1. Ableism is alive and well. We always feel it’s okay to harm disabled people. I feel terrible for that man. Yo, what they did to that poor man is fucked up. Almost as fucked up as that football team that gang raped that black disabled boy with a hanger and the ring leader plead guilty to a lesser charge and so will get off without serving any time.
2. White supremacists have been trying to tie this brutal attack to the Black Lives Matter (BLM) movement as a means to label BLM a terrorist organization and convince the world that BLM means danger for white people because it radicalizes black people. What those white people, and any other, need to know is that BLM doesn’t radicalize black people; white supremacy does. How long did you think black people would remain docile under a system built on our dehumanization? How long did you think you could show those videos of unarmed black people — black children — being murdered on camera by police, and police getting off scot-free, before those videos cause an effect? As long as white supremacy exists, and as long as you pretend that it doesn’t in order to keep it intact, you are in danger. If you think the way to eliminate that danger is to destroy black people, you’re wrong; 500 years of trying (and failing) to destroy us should have already made that crystal clear to you. The *only* way to eliminate the danger is to eliminate white supremacy. Period. Point blank.
3. White supremacists are very upset that the black police chief investigating the crime is referring to the kidnappers/torturers as “kids who made mistakes/bad judgment.” But isn’t that police chief just using the exact same language that law enforcement and courts use when describing white youth who commit heinous crimes?
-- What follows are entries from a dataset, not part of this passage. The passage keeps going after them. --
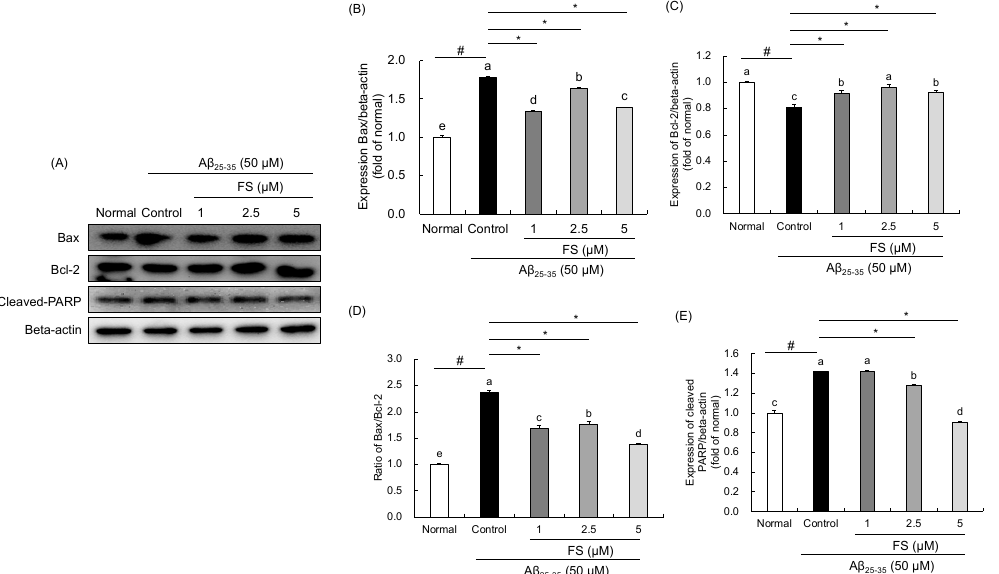
Figure 5. Effects of N -feruloyl serotonin on expressions of Bax, Bcl-2, and cleaved PARP in SH-SY5Y cells. The western blot bands ( A ), relative protein levels of Bax ( B ), Bcl-2 ( C ), ratio of Bax and Bcl-2 ( D ), and cleaved PARP ( E ). Values present means ± SD ( n = 3). a–e Means with different letters are significantly different ( p < 0.05) by Duncan’s multiple range test. # p < 0.01 vs. normal; * p < 0.05 vs. control. FS, N -feruloyl serotonin.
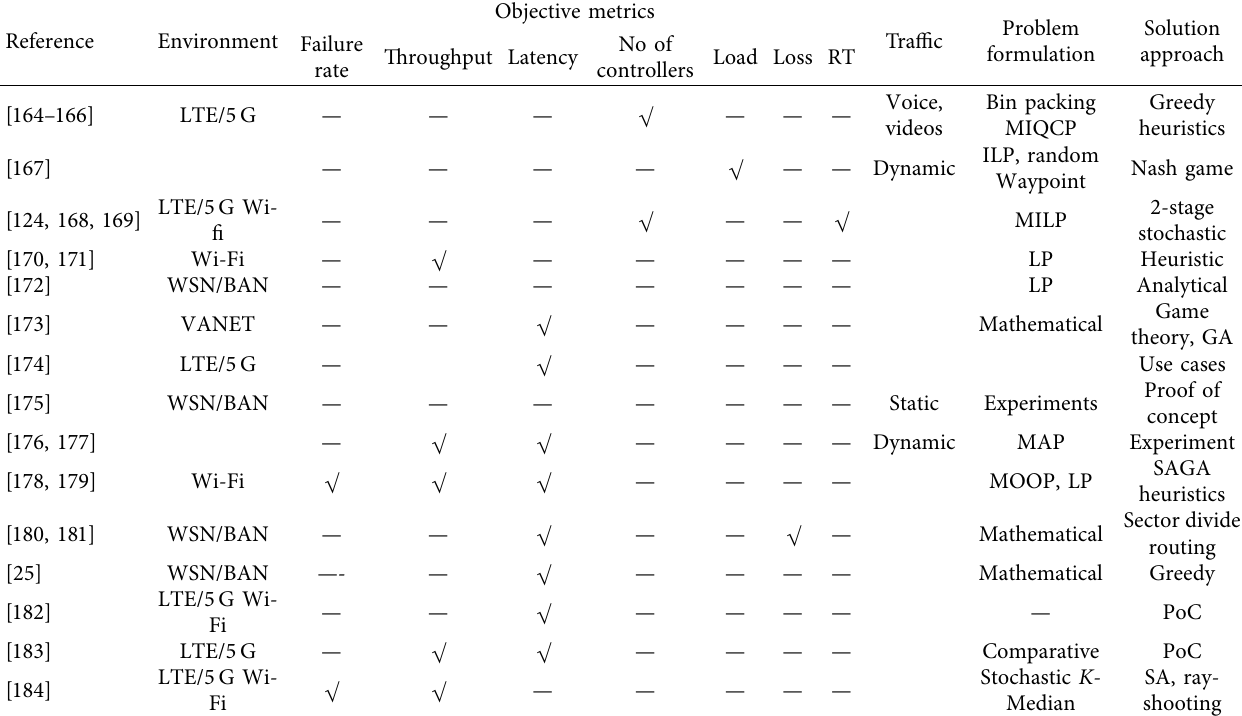
Table 9: Comparison of deployment environment aware controller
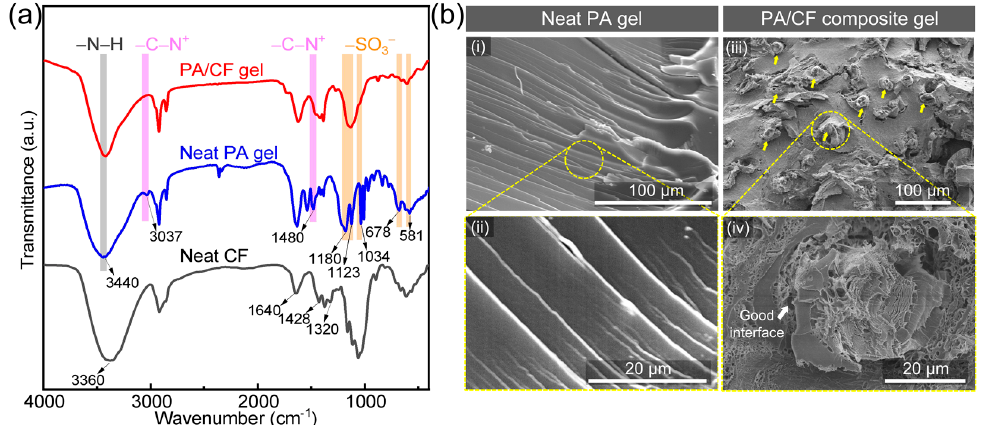
Figure 2. Structural characterizations of neat PA hydrogel and PA/CF composite hydrogel. ϕ CF = 6.0 wt%. ( a ) FTIR spectra of the samples. Yellow, pink, and gray bars indicate the peaks of − SO 3 ̶ , − (CH 3 ) 3 N + , and − NH − groups, respectively. ( b ) SEM images of the fractured samples. Yellow arrows in ( iii ) indicate the existence of fractured fibers in the hydrogel matrix.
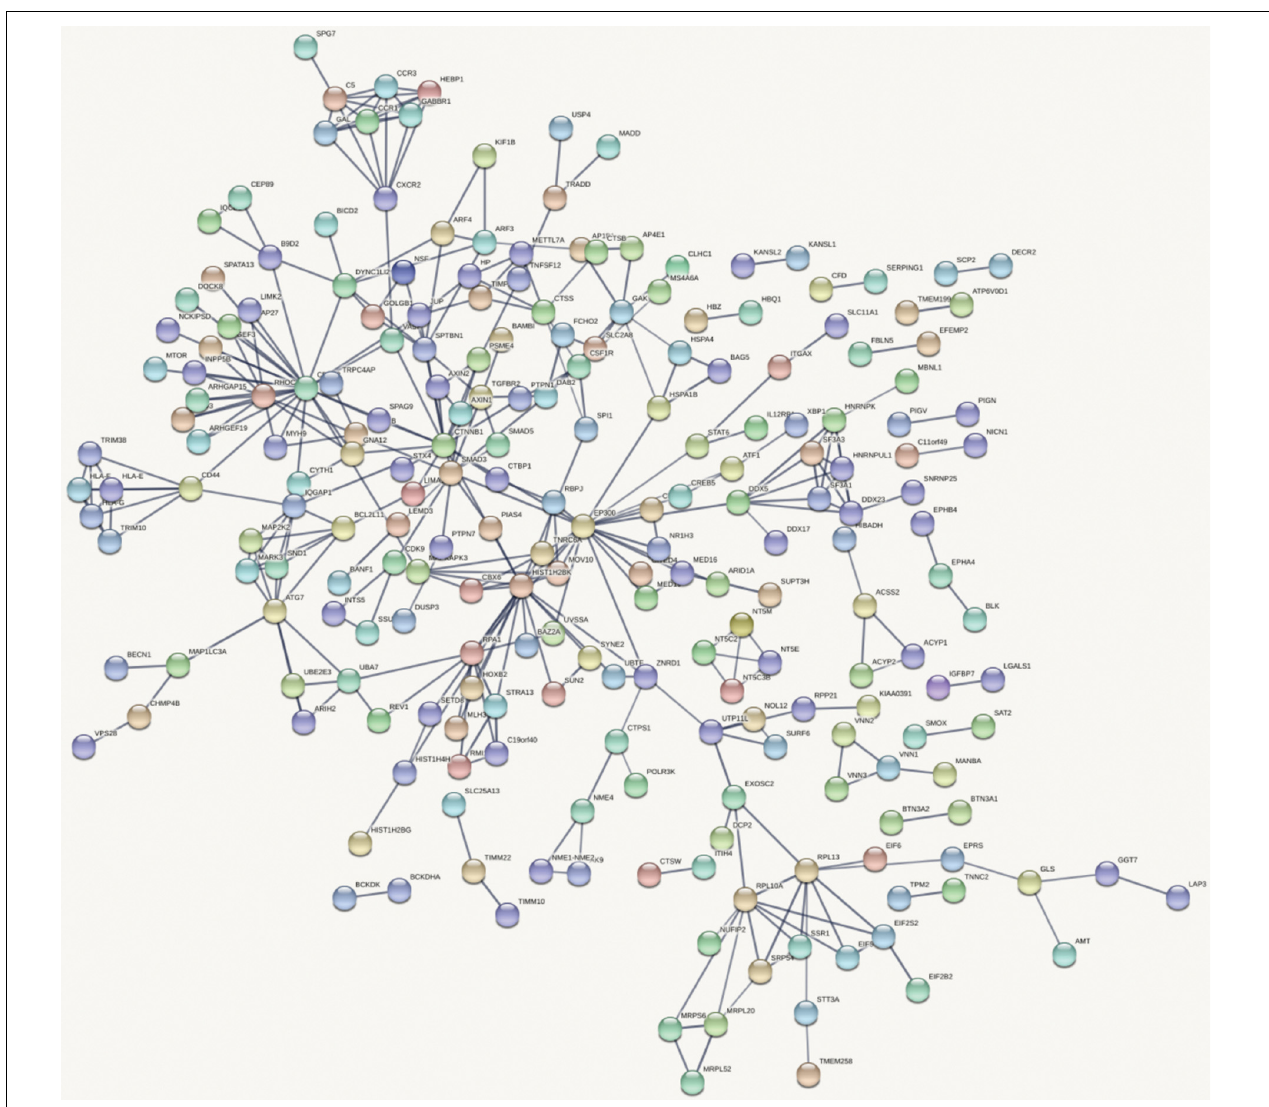
FIGURE 5 | Gene interaction network obtained from all significant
4. Because we live in a white supremacist society, we can all be assured that these people who kidnapped that white disabled man will pay for what they did in a way that white offenders in identical situations likely don’t/won’t. That is, after all, the entire point of white supremacy: to make even poor white folks think they have something over black people (See point #1).
5. Isn’t this kidnapping/torture situation just a complete nightmare? Can you imagine the pain that man must have endured? Devastating, right? Now multiply that by 500 years, hundreds of millions of people, laws and mores that co-sign it, and everyone and their father denying it all, and you *might* have some small inkling of what black people have endured on the daily in this country, in the face of denials, dodges, excuses, disregard, and gaslighting from white supremacists.
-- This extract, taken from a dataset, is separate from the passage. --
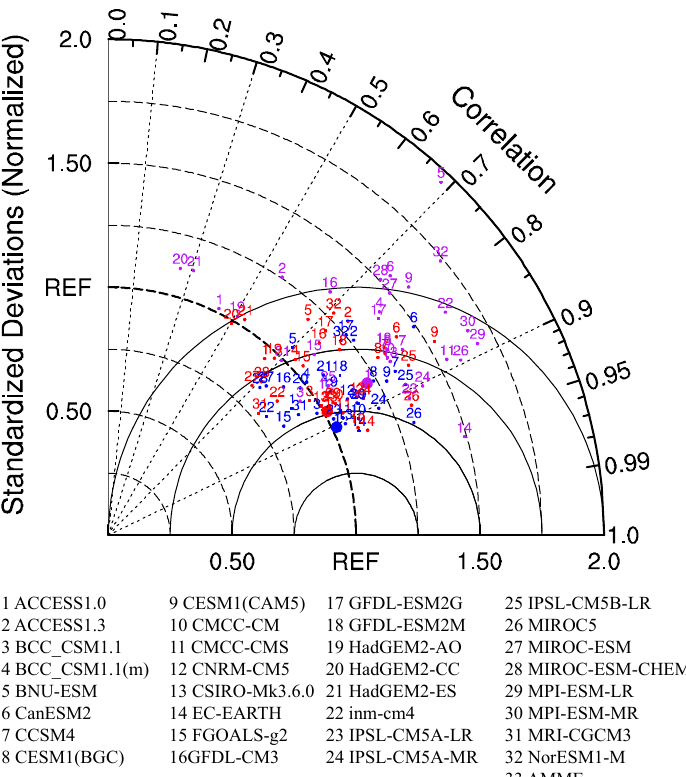
Figure 3. Taylor diagrams of three extreme rainfall indices including R95p (red dot), RX5d (blue dot), and R10mm (purple dot) over Northern China. Small dots represent 32 CMIP5 climate models (Table 1) and large dots denote the CMIP5 multi-model ensemble mean.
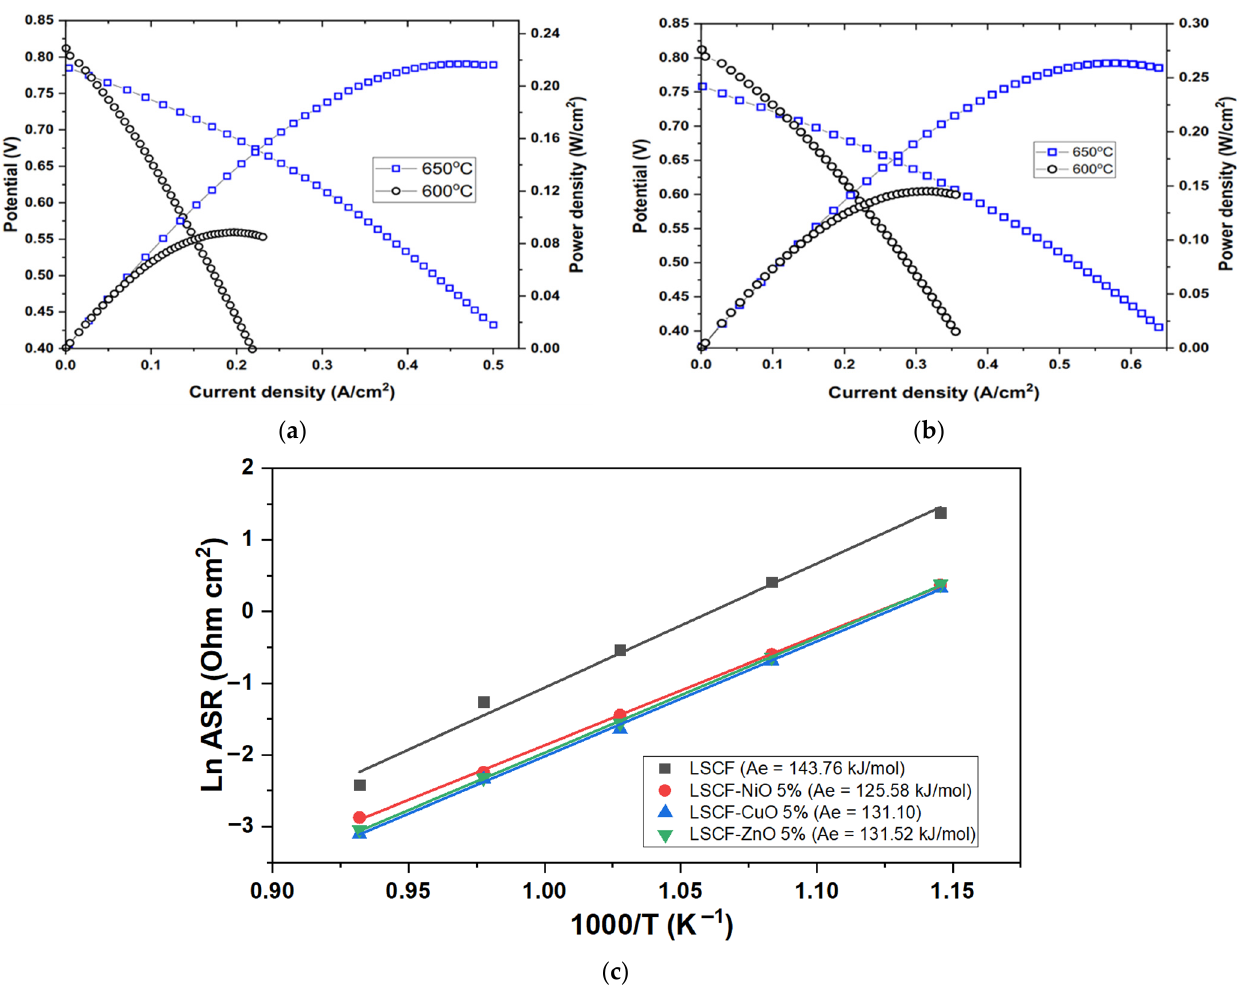
Figure 5. Cell voltage and power density for a single cell ( a ) bare LSCF cathode; ( b ) LSCF cathode with 5 wt% addition of NiO; and ( c ) activation energy of LSCF and LSCF with varies NiO loading content at intermediate operating temperature.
6. Some people think this whole situation was staged as a part of some conspiracy to discredit black liberation movements. I don’t have any evidence of that other than the situation does seem to line up almost perfectly, in terms of language and stereotype, with other hoaxes where white people blamed something on black people. Nevertheless, I believe that the way to end violence is to end violence. And white supremacist patriarchy — and people’s desire to wield it — is the source of all violence in this country, maybe even in the world. End that and all violence will end.
7. I refuse to be like white supremacists who find glee and orgasm in a black person’s pain or can’t, themselves, empathize with black people simply because they’re black. Unlike them, I’m an actual human being. So:
May the victim in this situation find healing and peace.